___ Source records ___

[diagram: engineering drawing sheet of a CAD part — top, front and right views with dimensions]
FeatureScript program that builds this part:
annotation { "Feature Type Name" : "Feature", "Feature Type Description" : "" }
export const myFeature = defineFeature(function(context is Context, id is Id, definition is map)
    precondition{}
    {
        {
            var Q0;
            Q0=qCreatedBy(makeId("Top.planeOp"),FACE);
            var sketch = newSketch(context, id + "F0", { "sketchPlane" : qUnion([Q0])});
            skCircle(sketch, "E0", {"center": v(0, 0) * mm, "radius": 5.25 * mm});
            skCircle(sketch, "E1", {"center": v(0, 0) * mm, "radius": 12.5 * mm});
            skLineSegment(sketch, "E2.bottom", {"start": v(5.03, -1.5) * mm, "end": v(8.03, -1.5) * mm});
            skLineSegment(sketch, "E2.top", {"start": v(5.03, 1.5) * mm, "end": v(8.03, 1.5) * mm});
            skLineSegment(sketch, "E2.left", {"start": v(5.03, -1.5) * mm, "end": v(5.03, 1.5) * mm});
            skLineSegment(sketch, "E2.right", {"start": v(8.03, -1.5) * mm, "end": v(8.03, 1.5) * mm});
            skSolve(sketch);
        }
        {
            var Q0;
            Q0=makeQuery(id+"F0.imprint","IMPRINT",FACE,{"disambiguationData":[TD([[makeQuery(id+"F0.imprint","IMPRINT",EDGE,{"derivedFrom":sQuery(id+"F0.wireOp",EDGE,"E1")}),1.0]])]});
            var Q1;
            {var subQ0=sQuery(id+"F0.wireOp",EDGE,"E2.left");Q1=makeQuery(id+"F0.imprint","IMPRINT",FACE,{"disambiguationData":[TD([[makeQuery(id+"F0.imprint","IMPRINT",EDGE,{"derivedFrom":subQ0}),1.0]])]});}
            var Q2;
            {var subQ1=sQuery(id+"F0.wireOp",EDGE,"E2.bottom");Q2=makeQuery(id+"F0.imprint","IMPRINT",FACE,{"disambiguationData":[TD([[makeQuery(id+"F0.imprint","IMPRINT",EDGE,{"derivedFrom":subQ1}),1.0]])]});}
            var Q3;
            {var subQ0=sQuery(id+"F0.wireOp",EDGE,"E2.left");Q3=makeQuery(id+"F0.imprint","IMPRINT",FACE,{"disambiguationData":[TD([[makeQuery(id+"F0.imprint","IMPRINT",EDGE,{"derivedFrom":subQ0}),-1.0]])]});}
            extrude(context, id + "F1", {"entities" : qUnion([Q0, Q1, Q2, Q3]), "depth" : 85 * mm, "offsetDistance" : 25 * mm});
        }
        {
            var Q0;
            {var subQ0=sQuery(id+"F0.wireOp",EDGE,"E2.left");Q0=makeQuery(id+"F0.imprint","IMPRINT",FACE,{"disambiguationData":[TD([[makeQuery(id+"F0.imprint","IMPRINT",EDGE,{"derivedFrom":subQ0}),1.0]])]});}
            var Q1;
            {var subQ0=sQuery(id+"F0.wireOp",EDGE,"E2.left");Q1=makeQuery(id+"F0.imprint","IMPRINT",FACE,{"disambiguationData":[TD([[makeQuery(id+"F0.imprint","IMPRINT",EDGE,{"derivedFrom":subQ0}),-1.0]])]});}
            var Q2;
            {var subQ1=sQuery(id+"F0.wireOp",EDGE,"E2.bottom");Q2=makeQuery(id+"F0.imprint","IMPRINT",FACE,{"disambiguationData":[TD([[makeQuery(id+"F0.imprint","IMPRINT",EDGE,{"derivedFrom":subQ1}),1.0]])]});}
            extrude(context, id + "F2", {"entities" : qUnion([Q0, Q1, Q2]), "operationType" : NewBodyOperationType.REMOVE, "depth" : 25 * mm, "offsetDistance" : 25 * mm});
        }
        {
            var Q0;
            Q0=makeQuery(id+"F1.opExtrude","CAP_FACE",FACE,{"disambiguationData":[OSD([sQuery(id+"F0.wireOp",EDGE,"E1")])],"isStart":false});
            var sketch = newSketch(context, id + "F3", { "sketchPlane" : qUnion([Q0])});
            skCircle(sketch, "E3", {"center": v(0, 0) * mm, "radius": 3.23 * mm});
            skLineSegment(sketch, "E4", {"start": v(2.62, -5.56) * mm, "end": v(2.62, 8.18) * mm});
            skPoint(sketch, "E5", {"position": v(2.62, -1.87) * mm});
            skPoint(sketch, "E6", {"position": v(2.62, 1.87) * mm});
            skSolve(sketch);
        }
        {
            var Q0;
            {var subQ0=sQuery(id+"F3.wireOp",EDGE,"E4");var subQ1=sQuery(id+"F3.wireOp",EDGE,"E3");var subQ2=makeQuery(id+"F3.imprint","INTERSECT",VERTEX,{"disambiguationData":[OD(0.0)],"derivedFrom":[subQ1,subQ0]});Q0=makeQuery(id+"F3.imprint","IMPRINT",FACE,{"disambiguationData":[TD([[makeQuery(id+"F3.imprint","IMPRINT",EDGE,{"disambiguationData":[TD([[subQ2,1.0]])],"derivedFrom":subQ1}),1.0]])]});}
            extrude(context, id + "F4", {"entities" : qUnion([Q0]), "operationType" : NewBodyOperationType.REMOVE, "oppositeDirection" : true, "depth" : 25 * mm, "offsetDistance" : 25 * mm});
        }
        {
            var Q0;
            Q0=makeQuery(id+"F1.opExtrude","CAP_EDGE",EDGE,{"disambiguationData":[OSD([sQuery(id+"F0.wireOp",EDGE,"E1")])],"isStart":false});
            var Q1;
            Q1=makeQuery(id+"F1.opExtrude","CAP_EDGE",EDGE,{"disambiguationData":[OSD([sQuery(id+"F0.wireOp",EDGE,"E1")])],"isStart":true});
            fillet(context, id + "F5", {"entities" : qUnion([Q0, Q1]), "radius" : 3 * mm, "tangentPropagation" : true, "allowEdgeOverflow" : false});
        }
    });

___

Your goal:
Report each line of the rows above that contains the string "center".

Task response:
            skCircle(sketch, "E0", {"center": v(0, 0) * mm, "radius": 5.25 * mm});
            skCircle(sketch, "E1", {"center": v(0, 0) * mm, "radius": 12.5 * mm});
            skCircle(sketch, "E3", {"center": v(0, 0) * mm, "radius": 3.23 * mm});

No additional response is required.